I'm analysing some imaging data that consists of large 3-dimensional arrays of pixel intensities with dimensions [frame, x, y]
. Since these are usually too big to hold in memory, they reside on the hard disk as PyTables arrays.
What I'd like to be able to do is read out the intensities in an arbitrary subset of pixels across all frames. The natural way to do this seems to be list indexing:
import numpy as np
import tables
tmph5 = tables.open_file('temp.hdf5', 'w')
bigarray = tmph5.create_array('/', 'bigarray', np.random.randn(1000, 200, 100))
roipixels = [[0, 1, 2, 4, 6], [34, 35, 36, 40, 41]]
roidata = bigarray[:, roipixels[0], roipixels[1]]
# IndexError: Only one selection list is allowed
Unfortunately it seems that PyTables currently only supports a single set of list indices. A further problem is that a list index can't contain duplicates - I couldn't simultaneously read pixels [1, 2]
and [1, 3]
, since my list of pixel x-coordinates would contain [1, 1]
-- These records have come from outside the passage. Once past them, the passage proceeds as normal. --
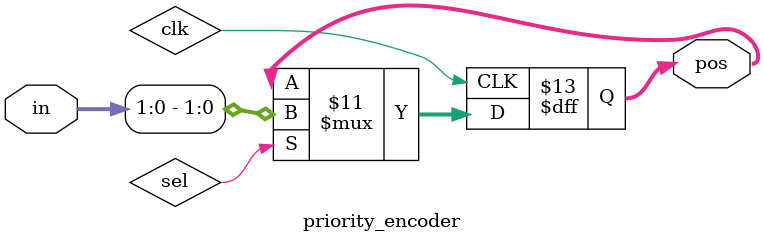
<source format=v>
module priority_encoder( 
input [2:0] in,
output reg [1:0] pos ); 
// When sel=1, assign b to out
// When sel=2, assign a to out
// When sel=3, assign a and b to out
always @(posedge clk) begin
  if (sel == 1)
    pos <= in;
  else if (sel == 2)
    pos <= in;
  else if (sel == 3)
    pos <= in;
end
endmodule

</source>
. I know that I can iterate over rows in the array:
roidata = np.asarray([row[roipixels[0], roipixels[1]] for row in bigarray])
but these iterative reads become quite slow for the large number of frames I'm processing.
Is there a nicer way of doing this? I'm relatively new to PyTables, so if you have any tips on organising datasets in large arrays I'd love to hear them.
h5py
is much more natural for non-table-like data. However, it has the same limitation, in this case.